**Problem details:**
Return every one of the records below line for line, character for character, with nothing altered, added, or omitted.

'''

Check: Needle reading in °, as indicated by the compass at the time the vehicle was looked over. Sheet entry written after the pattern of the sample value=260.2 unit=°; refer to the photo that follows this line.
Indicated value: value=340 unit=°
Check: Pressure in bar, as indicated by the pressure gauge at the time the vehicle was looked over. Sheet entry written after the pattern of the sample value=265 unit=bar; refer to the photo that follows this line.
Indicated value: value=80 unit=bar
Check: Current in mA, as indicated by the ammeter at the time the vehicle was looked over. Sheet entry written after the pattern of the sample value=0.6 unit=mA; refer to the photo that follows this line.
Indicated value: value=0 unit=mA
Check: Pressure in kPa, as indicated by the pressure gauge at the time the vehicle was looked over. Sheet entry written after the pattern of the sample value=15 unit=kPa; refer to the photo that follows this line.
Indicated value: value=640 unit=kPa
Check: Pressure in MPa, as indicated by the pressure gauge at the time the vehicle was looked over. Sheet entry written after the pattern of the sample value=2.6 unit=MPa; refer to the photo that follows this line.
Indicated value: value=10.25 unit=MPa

'''

**Task result:**
Check: Needle reading in °, as indicated by the compass at the time the vehicle was looked over. Sheet entry written after the pattern of the sample value=260.2 unit=°; refer to the photo that follows this line.
Indicated value: value=340 unit=°
Check: Pressure in bar, as indicated by the pressure gauge at the time the vehicle was looked over. Sheet entry written after the pattern of the sample value=265 unit=bar; refer to the photo that follows this line.
Indicated value: value=80 unit=bar
Check: Current in mA, as indicated by the ammeter at the time the vehicle was looked over. Sheet entry written after the pattern of the sample value=0.6 unit=mA; refer to the photo that follows this line.
Indicated value: value=0 unit=mA
Check: Pressure in kPa, as indicated by the pressure gauge at the time the vehicle was looked over. Sheet entry written after the pattern of the sample value=15 unit=kPa; refer to the photo that follows this line.
Indicated value: value=640 unit=kPa
Check: Pressure in MPa, as indicated by the pressure gauge at the time the vehicle was looked over. Sheet entry written after the pattern of the sample value=2.6 unit=MPa; refer to the photo that follows this line.
Indicated value: value=10.25 unit=MPa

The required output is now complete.